= TEXT =

Iran Without an Expansionist Project
Al Rai, Kuwait, June 28
All that truly happened was that President Donald Trump emerged, at least on the surface, as the victor from the Iranian-Israeli confrontation, having capitalized on Iran’s urgent need for a ceasefire in a war during which he had initially floated the idea of regime change before pulling back. Will Iran accept Trump’s statements that he does not seek regime change, along with its own missile strike on the Al Udeid base in Qatar, as enough to claim that it overcame its war with Israel and emerged victorious?
Iran is positioning itself as triumphant despite the heavy losses it suffered, and despite having been compelled to abandon its nuclear ambitions, its ballistic missile program, and its network of regional proxies such as Hezbollah. Preserving the regime itself became Iran’s overriding priority after Israel succeeded in taking the war directly into Iranian territory, assassinating a significant number of military leaders and nuclear scientists, and exposing the deep vulnerabilities of the Iranian regime.

[Lines from a data collection]

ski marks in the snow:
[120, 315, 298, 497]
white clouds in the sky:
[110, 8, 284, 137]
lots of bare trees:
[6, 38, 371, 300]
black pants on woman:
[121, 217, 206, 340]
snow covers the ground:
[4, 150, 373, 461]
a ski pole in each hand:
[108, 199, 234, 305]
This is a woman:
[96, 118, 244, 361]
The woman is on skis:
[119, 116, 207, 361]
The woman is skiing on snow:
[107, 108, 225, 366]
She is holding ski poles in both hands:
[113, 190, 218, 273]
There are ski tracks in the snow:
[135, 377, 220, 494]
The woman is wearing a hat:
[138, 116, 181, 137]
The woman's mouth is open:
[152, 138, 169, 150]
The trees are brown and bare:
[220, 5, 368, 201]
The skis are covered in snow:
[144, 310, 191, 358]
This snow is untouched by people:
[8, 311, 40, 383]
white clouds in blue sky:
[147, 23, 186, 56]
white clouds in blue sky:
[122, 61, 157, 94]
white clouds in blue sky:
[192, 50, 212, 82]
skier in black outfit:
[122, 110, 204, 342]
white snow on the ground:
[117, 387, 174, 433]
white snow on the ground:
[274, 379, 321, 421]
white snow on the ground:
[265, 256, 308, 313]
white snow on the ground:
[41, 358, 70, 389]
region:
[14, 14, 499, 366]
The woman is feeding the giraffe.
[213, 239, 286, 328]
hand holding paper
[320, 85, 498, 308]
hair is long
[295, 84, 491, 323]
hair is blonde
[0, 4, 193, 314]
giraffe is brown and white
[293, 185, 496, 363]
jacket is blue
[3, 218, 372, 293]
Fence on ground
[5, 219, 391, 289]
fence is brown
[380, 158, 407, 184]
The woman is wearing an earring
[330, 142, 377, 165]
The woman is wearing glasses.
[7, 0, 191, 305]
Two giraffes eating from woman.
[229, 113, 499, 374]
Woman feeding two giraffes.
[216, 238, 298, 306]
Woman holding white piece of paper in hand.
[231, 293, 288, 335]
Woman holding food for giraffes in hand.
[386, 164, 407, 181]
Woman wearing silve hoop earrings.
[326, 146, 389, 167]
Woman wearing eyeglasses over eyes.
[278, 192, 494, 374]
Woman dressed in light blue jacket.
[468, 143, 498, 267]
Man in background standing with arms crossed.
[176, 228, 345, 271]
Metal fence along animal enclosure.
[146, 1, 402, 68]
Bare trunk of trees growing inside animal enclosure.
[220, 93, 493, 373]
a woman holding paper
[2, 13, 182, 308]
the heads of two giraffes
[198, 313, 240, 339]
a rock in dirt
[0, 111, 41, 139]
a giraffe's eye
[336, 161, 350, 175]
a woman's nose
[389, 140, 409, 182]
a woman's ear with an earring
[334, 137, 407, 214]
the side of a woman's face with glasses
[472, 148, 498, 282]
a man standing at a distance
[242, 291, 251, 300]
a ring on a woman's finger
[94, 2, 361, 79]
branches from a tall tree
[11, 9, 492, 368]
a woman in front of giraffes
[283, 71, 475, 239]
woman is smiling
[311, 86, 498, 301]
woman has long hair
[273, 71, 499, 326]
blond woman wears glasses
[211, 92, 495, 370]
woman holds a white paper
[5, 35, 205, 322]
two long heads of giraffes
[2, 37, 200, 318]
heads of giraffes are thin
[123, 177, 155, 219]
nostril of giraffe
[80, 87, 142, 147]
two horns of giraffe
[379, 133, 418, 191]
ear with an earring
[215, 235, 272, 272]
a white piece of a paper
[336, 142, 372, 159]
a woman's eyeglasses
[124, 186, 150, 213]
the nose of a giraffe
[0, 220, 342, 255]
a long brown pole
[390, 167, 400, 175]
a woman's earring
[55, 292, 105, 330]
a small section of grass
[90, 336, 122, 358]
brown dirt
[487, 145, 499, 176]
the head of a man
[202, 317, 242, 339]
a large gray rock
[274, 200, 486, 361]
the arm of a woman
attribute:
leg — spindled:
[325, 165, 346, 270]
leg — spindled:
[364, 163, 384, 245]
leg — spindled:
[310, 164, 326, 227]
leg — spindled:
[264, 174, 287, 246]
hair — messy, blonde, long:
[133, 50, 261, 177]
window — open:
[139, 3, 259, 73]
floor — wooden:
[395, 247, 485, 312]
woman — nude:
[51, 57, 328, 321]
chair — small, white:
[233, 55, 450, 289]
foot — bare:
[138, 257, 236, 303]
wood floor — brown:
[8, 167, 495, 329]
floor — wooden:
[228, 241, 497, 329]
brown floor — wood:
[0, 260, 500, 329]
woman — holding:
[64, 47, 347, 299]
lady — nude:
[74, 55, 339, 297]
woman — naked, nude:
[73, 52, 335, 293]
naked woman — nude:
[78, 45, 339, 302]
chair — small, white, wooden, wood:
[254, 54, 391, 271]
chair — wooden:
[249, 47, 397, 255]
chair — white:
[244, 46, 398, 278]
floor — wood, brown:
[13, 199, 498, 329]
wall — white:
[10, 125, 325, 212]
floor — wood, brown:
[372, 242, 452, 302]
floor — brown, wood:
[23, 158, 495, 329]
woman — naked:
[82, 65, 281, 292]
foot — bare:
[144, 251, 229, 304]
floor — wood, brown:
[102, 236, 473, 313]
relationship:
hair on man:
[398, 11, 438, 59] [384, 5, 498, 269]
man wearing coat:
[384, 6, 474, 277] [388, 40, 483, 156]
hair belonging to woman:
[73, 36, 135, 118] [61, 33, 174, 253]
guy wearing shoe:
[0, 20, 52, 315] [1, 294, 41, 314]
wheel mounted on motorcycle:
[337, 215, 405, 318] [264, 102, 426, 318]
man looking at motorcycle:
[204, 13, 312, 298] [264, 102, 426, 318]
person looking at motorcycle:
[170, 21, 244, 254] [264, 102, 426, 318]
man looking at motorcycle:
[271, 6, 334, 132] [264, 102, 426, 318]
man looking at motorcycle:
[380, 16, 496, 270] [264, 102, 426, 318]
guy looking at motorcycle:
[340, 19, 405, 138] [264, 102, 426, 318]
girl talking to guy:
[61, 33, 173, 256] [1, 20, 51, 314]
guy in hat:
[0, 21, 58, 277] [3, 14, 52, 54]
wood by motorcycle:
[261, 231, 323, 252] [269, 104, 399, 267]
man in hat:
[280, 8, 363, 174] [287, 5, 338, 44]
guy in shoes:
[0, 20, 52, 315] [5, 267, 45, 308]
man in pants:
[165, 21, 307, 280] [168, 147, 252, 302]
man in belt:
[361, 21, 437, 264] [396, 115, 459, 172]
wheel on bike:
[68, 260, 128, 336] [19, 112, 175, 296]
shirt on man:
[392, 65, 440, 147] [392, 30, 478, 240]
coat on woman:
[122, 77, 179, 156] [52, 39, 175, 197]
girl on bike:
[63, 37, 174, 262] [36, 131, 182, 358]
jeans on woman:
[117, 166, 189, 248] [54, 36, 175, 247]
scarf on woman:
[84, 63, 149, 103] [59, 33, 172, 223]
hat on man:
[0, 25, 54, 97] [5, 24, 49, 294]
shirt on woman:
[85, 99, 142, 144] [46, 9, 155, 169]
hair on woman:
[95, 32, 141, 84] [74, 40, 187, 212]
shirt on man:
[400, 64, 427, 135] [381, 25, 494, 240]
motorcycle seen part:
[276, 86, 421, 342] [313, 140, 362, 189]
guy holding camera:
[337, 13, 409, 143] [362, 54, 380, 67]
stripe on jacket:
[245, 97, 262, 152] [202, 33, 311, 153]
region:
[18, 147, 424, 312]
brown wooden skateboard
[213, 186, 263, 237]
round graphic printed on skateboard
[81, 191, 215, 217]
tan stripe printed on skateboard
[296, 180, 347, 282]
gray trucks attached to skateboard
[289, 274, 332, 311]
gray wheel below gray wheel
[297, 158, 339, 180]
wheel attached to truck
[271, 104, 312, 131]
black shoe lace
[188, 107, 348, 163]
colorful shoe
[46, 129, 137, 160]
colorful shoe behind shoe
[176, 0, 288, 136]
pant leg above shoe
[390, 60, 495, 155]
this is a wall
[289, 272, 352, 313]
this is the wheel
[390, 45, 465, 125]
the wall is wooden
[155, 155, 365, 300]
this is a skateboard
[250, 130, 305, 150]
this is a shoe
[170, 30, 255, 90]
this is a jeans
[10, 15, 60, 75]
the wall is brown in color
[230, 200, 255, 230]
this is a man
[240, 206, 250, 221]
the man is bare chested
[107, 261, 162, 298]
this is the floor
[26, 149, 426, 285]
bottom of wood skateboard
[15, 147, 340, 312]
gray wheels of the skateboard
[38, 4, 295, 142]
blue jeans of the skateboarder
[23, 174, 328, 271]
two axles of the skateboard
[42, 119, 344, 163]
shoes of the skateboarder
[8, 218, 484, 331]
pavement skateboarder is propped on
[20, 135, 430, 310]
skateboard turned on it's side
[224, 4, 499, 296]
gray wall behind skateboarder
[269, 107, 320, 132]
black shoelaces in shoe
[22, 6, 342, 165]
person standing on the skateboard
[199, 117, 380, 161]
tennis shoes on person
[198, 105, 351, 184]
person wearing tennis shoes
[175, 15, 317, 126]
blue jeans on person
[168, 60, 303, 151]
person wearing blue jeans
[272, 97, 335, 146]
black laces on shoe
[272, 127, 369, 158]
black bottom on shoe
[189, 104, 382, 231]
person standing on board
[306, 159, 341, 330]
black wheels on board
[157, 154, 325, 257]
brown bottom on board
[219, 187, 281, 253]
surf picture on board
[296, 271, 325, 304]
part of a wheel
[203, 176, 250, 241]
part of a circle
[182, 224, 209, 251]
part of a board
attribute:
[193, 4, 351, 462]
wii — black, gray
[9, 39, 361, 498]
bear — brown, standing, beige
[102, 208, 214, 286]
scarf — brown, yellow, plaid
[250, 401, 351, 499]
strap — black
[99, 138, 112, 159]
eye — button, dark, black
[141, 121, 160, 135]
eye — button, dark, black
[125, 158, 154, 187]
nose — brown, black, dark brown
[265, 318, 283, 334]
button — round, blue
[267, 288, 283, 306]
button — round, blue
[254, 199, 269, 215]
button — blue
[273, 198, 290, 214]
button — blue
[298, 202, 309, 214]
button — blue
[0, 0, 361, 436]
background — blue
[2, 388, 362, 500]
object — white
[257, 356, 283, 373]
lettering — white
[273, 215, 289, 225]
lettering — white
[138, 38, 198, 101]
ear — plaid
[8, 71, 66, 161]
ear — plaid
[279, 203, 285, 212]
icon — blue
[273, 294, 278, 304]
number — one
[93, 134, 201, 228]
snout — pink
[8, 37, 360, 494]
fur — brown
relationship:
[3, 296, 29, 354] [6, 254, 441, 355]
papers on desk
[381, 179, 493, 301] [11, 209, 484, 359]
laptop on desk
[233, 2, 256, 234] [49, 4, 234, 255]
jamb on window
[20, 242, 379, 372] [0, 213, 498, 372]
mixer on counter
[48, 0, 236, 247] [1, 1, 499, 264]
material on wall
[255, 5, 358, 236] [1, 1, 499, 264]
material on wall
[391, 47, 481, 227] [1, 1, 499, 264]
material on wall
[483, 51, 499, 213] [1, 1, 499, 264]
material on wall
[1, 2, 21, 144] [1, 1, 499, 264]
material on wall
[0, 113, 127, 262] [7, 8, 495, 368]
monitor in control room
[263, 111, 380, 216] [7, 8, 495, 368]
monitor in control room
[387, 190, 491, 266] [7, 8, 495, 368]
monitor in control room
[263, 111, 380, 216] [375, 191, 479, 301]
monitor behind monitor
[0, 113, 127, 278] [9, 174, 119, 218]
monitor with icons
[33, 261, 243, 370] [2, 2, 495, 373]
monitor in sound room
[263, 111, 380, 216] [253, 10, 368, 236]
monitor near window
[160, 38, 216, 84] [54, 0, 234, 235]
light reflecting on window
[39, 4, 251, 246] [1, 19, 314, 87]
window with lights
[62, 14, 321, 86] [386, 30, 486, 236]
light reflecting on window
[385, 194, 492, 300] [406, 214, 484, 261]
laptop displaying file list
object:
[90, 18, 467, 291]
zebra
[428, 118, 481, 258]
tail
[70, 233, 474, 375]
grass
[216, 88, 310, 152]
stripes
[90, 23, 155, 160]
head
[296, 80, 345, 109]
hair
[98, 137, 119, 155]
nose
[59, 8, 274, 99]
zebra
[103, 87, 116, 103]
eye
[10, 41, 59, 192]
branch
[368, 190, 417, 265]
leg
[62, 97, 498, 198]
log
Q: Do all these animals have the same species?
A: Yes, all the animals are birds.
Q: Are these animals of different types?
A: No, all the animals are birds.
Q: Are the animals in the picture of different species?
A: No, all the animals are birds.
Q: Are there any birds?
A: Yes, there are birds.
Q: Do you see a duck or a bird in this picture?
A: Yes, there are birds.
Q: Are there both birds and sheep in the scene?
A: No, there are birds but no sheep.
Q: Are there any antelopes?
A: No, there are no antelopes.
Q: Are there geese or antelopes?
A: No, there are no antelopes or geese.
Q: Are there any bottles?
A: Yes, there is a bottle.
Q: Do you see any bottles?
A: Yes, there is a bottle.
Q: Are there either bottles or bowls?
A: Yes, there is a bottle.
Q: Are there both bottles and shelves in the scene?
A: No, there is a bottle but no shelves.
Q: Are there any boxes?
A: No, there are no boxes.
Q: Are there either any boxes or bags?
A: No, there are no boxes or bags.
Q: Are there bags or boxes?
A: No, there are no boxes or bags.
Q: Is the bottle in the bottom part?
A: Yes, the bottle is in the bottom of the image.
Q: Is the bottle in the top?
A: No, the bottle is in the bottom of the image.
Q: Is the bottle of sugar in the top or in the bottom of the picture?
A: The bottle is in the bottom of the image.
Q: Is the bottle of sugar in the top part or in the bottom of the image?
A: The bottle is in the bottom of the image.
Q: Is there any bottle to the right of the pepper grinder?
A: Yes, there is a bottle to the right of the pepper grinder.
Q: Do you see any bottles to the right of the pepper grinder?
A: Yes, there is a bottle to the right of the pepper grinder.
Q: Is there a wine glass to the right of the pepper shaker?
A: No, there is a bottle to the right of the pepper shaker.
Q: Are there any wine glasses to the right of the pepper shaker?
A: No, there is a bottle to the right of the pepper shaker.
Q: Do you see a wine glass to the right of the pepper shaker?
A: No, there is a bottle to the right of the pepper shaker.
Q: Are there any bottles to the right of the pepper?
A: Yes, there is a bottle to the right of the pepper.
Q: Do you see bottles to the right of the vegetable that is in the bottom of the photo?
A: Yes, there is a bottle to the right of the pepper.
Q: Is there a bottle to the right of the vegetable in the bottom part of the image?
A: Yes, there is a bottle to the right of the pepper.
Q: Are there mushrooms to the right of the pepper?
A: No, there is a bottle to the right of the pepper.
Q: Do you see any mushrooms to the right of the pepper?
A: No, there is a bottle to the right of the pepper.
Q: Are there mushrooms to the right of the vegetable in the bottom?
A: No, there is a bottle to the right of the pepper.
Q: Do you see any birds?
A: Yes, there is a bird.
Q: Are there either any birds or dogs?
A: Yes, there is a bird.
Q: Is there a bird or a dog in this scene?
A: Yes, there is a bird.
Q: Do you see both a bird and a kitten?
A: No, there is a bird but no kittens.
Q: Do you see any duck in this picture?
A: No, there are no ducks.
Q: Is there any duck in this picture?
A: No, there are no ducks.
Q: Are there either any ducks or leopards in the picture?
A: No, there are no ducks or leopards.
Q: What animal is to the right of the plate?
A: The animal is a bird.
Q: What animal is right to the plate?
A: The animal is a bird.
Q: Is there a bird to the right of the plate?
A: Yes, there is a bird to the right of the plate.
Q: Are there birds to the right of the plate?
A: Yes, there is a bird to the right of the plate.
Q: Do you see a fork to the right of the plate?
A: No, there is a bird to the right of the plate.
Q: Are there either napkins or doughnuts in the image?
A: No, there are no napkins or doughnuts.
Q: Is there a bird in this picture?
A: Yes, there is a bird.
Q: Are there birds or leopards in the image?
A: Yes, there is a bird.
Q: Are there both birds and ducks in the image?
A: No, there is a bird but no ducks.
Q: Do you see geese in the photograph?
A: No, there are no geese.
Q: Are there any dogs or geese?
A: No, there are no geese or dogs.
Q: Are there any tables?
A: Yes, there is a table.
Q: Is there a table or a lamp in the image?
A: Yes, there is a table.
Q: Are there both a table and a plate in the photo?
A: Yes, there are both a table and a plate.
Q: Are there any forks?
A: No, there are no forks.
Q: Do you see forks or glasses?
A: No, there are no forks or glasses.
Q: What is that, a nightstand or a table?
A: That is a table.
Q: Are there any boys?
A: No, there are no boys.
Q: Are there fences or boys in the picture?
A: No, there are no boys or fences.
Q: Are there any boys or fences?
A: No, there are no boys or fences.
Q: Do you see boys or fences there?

= THE PROBLEM =
Can you reproduce the entire article on Iran from the top of the page, word for word?

= ANSWER TO THIS EXERCISE =
Iran Without an Expansionist Project
Al Rai, Kuwait, June 28
All that truly happened was that President Donald Trump emerged, at least on the surface, as the victor from the Iranian-Israeli confrontation, having capitalized on Iran’s urgent need for a ceasefire in a war during which he had initially floated the idea of regime change before pulling back. Will Iran accept Trump’s statements that he does not seek regime change, along with its own missile strike on the Al Udeid base in Qatar, as enough to claim that it overcame its war with Israel and emerged victorious?
Iran is positioning itself as triumphant despite the heavy losses it suffered, and despite having been compelled to abandon its nuclear ambitions, its ballistic missile program, and its network of regional proxies such as Hezbollah. Preserving the regime itself became Iran’s overriding priority after Israel succeeded in taking the war directly into Iranian territory, assassinating a significant number of military leaders and nuclear scientists, and exposing the deep vulnerabilities of the Iranian regime.